Some of the standout features of LockBit 2.0 include its double extortion tactics, use of in-memory encryption for speed, and innovative ransom negotiation system. The threat actors behind LockBit steal data prior to encrypting files and threaten to publish sensitive information if the ransom is not paid. This extra pressure is not utilized by all ransomware groups. LockBit’s encryption speed is also advanced, encrypting files in memory to avoid detection. Additionally, LockBit offers a unique “auction” style negotiation where victims can counter the ransom payment amount via the dark web portal.
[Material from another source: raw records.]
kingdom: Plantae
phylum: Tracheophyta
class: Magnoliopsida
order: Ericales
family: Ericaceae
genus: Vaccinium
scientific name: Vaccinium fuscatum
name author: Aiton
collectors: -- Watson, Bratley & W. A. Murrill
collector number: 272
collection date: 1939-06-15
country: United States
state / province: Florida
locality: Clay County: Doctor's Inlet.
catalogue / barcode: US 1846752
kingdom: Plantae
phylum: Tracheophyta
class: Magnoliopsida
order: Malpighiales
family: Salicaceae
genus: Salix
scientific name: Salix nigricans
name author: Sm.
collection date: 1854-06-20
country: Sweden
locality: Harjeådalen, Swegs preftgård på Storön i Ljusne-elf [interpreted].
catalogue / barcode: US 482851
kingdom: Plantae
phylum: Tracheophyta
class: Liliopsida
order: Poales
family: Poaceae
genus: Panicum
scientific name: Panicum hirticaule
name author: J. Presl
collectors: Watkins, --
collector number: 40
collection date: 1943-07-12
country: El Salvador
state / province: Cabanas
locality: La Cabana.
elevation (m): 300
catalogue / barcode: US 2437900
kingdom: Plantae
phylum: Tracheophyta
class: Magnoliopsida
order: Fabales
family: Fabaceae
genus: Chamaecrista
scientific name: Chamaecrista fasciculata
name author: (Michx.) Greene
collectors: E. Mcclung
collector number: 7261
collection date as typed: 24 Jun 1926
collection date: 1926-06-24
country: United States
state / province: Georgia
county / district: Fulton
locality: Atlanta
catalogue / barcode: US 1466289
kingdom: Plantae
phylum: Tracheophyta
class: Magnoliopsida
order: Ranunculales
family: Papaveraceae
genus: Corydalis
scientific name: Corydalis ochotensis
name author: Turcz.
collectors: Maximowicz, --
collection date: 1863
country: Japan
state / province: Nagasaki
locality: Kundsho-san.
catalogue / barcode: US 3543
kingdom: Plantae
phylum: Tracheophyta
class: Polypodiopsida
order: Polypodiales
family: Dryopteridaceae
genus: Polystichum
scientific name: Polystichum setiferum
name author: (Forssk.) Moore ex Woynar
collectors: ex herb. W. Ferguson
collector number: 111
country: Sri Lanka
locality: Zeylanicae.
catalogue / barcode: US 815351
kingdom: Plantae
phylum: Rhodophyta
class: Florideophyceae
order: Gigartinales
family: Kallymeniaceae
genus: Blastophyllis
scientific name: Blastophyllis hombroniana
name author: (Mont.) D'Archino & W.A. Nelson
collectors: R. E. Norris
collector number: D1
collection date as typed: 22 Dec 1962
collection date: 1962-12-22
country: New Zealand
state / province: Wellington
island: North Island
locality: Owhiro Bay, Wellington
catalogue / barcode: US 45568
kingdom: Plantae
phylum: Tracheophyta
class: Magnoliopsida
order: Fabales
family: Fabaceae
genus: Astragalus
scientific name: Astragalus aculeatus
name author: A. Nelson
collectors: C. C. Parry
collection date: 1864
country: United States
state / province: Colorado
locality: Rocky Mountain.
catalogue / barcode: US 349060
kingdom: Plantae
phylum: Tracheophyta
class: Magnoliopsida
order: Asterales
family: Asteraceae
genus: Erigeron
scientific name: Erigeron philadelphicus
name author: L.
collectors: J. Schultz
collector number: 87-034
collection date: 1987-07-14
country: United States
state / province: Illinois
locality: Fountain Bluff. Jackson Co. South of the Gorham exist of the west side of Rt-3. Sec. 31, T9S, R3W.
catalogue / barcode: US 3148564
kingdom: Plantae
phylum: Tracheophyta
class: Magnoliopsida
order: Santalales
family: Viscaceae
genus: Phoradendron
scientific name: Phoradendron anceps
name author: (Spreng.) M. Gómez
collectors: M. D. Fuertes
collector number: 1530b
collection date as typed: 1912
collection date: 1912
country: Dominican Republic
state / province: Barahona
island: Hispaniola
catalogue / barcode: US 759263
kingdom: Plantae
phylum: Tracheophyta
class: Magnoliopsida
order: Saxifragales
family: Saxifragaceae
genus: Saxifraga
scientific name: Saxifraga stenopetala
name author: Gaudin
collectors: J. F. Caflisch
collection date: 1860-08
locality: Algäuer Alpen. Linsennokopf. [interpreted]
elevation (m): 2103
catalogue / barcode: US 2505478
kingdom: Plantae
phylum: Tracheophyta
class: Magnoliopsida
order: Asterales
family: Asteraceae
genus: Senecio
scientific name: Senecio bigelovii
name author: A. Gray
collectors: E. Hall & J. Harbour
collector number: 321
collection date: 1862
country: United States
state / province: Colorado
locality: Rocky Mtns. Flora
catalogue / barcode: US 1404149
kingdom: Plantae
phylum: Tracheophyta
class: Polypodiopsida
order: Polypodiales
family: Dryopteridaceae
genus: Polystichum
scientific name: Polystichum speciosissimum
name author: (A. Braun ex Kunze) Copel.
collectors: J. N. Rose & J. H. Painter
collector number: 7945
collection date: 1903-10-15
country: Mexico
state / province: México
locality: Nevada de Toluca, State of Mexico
While LockBit 2.0 has some similarities to previously known ransomware, its unique capabilities and persistence have allowed it to become one of the most active ransomware groups currently operating.

Conclusion

In summary, LockBit 2.0 is a dangerous and evolving ransomware threat that encrypts files and demands ransom payments in bitcoin. There is currently no free decryptor available to restore files encrypted by LockBit 2.0. While security researchers are working to crack the encryption used by LockBit 2.0, prevention remains the best defense against ransomware attacks.

Organizations should follow cybersecurity best practices like keeping regular backups disconnected from networks, applying security patches promptly, restricting administrative privileges, and educating employees on phishing risks. If infected, act quickly to isolate the malware, but do not pay the ransom, as it encourages more attacks. While ransomware presents serious data security challenges, following sound IT and user security practices can help substantially lower the chances of an attack.

Going forward, ransomware like LockBit 2.0 will likely continue evolving, requiring ongoing vigilance and adaptation from the cybersecurity community. But by understanding the threat and taking proactive precautions, individuals and businesses can protect themselves and sends a message to cybercriminals that crime does not pay.